- [Given instruction A] Return the part of the gun forum thread below between "I did actually" and "best for everyone!", inclusive.
- [Given instruction B]
Answer these about the gun forum thread below, one per line:
(i) How many years ago did the first poster's dad give him the Browning rifle?
(ii) According to police, at what time did the Taco Bell incident start?
(iii) To which state did the first poster move the bulk of his manufacturing plant?
- [Given instruction C] Name every U.S. state mentioned in the gun forum thread below.

- [Provided passage]
——

I did actually turn in a Browning type III 22 semi-automatic rifle that my dad gave me as a present 45 years ago. It held more than 10 rounds in the buttstock. I saw the law coming and prepared for it by moving most of what I have to another state. I didn't think the 22 would be an issue, but when my neighbor who was a cop (he quit) was told that even though the state told him his personal AR's were ok, they were not! Still, hundreds of thousands of gun owners have been made felons over night by the righteous liberals who know what's best for everyone! 

So, yeah, I did turn in a gun because if I got caught with it.......20 year prison term....for a 22! 

What happened in Connecticut? Open your eyes!

Eta: I also moved the bulk of my manufacturing plant to Arizona. I'm keeping my houses in California so I can continue to vote here!


----------



## Oggie

Just because this thread began with folks bringing guns to restaurants.

And because it doesn't really deserve its own thread.

I'll call it "Don't bring a BB gun to a taco fight":



> SPRINGFIELD, Mass. &#8211; Police say a Massachusetts Taco Bell employee used a BB gun to shoot a customer who was enraged when no one came to the drive-thru window to take his order.
> 
> 
> Twenty-six-year-old Steven Noska is scheduled to be arraigned Tuesday on charges including assault and battery with a dangerous weapon.
> 
> 
> Police tell The Republican newspaper in Springfield that it started at 4 a.m. Sunday when the customer approached the still-open drive-thru. After banging on the window and getting no response, he got out of his car and banged on the locked door.
> 
> 
> Police say the two fought and that Noska then went to his car, got the BB gun and shot the customer several times.
> 
> 
> Police say the customer bit Noska on the arm.



From: http://www.foxnews.com/us/2014/07/15/taco-bell-employee-shot-customer-with-bb-police-say/


----------



## Patchouli

beowoulf90 said:


> Really, you want to go that route and try to insult me..Is that the basis of your anti gun stance?
> 
> Now I'm laughing.. It shows that you truly haven't a clue, that you have to insinuate that I'm lying about my military service.
> 
> But that is fine..
> 
> You seem to be claiming to be the expert that you can tell me by the photo if they are semi or full auto.
> 
> Yes they could be breaking the law or they could be licensed to carry/own a full auto.. But you "automatically" assume they are violating the law, just by looking at a picture.
> 
> Yes I automatically assume that they are carrying an AR and an AK both in Semi auto. I don't automatically assume they are violating the law just because they are carrying firearms..

——

- [Listed entries]

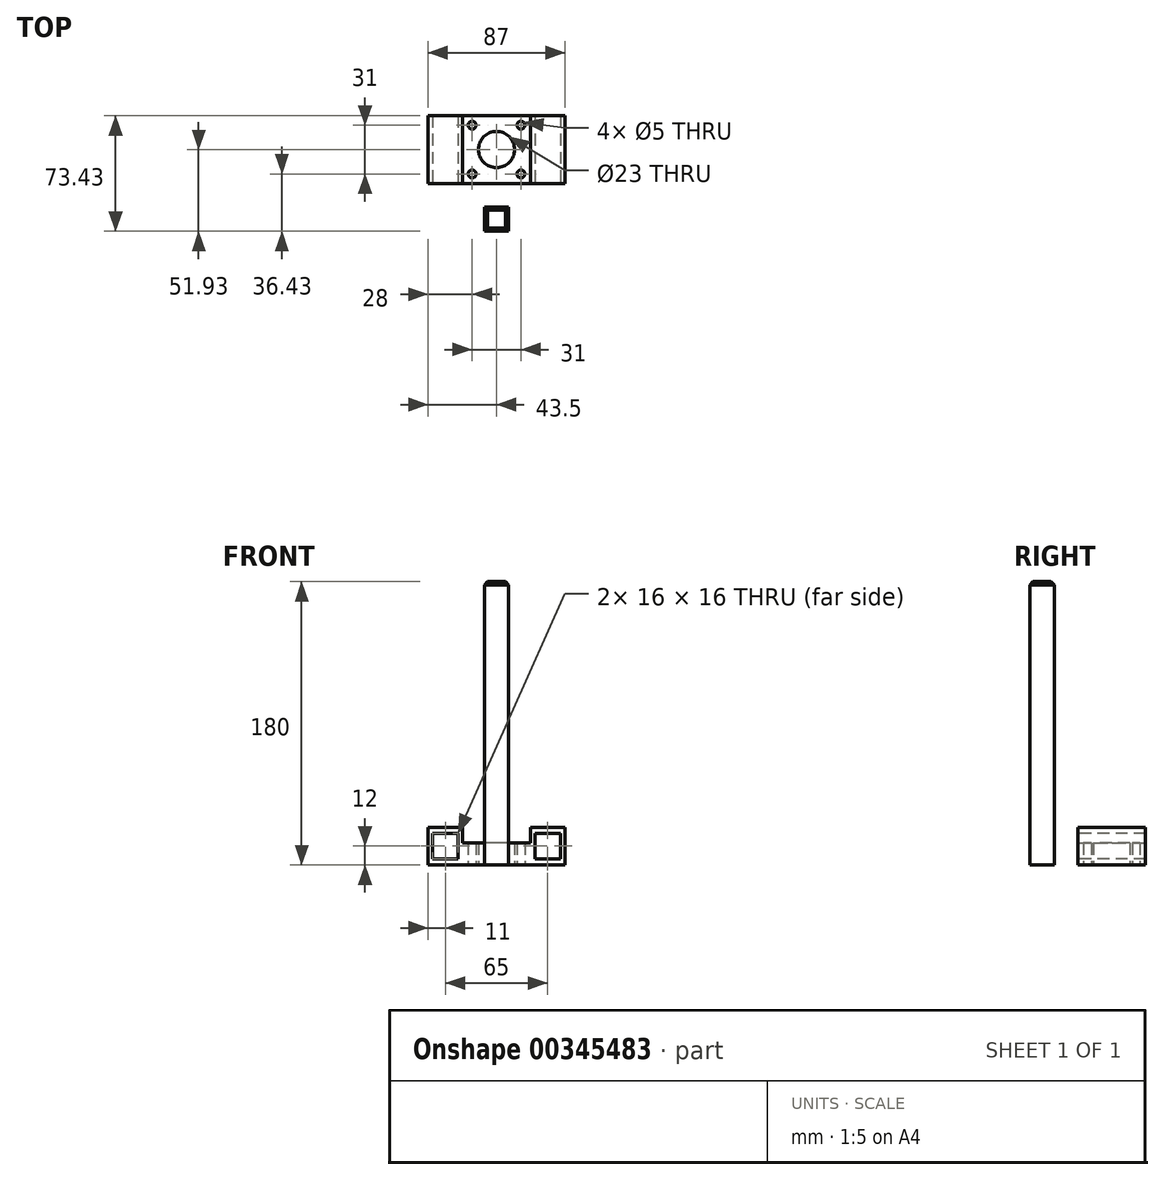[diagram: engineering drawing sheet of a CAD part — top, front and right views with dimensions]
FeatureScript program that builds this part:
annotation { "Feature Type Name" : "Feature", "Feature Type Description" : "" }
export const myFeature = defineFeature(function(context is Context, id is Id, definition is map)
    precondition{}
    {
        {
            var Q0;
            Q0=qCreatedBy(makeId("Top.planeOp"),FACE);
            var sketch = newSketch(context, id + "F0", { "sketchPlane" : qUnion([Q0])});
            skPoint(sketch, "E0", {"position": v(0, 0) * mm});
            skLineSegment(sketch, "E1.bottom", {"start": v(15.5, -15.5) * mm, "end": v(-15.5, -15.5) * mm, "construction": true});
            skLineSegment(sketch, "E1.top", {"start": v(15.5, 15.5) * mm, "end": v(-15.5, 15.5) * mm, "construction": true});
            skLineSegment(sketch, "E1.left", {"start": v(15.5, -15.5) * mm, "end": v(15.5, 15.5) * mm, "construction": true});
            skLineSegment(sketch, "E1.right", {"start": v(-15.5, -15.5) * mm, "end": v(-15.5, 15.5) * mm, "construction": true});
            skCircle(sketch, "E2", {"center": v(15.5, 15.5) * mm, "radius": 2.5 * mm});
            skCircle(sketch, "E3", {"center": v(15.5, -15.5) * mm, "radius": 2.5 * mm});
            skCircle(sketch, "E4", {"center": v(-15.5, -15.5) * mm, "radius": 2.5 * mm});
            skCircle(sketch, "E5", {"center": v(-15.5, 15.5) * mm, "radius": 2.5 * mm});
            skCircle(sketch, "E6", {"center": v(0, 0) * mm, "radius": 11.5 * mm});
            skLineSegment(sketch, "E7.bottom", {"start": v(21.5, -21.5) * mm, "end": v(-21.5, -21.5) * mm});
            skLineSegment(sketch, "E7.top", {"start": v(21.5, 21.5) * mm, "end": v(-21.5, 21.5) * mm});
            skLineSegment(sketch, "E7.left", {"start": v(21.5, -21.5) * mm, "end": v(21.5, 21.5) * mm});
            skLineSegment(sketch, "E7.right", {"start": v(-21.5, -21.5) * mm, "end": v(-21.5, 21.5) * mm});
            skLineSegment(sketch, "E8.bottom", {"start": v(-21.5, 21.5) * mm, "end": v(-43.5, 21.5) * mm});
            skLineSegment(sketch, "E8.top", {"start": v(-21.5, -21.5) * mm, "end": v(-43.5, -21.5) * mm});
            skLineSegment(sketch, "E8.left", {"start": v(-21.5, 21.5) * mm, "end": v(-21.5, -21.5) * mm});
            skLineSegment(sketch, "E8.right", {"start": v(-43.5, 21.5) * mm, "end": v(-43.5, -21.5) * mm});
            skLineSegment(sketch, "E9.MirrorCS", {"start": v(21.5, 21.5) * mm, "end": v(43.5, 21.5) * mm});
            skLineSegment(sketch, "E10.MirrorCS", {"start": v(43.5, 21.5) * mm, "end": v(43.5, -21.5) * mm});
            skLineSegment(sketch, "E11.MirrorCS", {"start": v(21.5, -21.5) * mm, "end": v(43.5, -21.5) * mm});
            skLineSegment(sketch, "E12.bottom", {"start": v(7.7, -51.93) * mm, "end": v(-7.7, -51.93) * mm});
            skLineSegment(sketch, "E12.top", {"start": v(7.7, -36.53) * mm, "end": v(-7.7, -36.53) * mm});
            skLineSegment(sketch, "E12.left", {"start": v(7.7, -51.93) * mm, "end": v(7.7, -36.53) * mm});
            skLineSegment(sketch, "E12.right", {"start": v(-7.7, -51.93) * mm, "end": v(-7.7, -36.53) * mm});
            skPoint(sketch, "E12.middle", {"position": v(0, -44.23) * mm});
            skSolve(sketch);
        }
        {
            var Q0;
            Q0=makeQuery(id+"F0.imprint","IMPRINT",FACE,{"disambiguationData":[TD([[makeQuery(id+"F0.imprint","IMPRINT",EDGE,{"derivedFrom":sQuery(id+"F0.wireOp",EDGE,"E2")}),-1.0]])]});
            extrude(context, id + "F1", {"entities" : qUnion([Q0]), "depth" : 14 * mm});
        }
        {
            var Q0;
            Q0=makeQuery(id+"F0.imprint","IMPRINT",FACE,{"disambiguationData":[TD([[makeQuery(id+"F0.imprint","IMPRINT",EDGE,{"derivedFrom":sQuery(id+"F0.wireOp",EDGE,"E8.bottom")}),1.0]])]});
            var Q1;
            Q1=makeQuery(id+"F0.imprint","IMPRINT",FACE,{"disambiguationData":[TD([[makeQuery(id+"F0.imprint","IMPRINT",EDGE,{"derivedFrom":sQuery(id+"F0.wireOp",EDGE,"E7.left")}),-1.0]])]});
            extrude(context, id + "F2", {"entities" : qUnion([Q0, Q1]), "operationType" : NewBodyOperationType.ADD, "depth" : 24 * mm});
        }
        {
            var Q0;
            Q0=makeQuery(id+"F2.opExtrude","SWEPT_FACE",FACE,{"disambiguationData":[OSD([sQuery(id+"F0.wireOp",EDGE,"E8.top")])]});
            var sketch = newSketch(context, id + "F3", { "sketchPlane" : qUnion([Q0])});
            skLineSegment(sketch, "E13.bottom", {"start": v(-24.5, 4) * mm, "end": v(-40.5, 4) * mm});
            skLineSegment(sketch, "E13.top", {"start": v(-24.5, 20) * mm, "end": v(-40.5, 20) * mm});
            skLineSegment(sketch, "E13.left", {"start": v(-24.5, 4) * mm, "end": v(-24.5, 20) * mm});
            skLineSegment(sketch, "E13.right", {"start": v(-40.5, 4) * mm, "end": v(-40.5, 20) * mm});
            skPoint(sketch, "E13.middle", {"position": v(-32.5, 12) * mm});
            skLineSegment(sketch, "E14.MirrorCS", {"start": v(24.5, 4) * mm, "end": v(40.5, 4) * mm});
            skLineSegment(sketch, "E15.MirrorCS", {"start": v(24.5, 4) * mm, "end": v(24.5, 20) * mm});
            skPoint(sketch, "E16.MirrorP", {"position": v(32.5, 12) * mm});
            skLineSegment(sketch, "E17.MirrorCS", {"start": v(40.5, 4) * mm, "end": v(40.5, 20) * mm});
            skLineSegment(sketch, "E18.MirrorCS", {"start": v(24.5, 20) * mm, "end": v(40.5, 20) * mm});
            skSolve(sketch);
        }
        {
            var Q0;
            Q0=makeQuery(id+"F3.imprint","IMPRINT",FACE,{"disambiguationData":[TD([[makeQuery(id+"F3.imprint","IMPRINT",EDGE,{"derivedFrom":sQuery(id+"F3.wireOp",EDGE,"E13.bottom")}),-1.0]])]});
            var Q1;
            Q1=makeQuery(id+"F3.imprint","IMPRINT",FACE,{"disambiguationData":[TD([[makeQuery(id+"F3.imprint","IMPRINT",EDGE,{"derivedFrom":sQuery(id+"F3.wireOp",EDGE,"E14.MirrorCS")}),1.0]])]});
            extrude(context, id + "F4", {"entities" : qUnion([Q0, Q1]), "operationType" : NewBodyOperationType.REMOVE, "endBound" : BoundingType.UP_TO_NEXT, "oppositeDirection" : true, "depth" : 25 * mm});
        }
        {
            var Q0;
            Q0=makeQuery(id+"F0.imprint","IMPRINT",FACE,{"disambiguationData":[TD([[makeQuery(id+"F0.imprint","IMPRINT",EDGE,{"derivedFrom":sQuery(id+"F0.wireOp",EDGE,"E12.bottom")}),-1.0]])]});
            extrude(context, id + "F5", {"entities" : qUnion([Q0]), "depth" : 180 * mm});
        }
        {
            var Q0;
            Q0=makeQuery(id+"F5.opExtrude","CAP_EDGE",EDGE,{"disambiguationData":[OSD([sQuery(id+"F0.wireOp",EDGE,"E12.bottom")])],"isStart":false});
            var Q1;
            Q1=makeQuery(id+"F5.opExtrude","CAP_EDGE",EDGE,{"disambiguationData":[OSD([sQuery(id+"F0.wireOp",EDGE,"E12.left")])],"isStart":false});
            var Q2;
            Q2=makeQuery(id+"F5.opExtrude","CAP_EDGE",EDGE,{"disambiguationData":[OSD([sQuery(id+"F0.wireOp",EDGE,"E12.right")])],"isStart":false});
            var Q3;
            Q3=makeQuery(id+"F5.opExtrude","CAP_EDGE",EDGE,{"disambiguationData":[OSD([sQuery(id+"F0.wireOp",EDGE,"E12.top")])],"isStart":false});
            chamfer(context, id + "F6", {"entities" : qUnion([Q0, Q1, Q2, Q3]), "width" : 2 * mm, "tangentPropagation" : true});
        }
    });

——

- [Correct output A]
I did actually turn in a Browning type III 22 semi-automatic rifle that my dad gave me as a present 45 years ago. It held more than 10 rounds in the buttstock. I saw the law coming and prepared for it by moving most of what I have to another state. I didn't think the 22 would be an issue, but when my neighbor who was a cop (he quit) was told that even though the state told him his personal AR's were ok, they were not! Still, hundreds of thousands of gun owners have been made felons over night by the righteous liberals who know what's best for everyone!

- [Correct output B]
(i) 45 years ago
(ii) 4 a.m. Sunday
(iii) Arizona

- [Correct output C]
Connecticut
Arizona
California
Massachusetts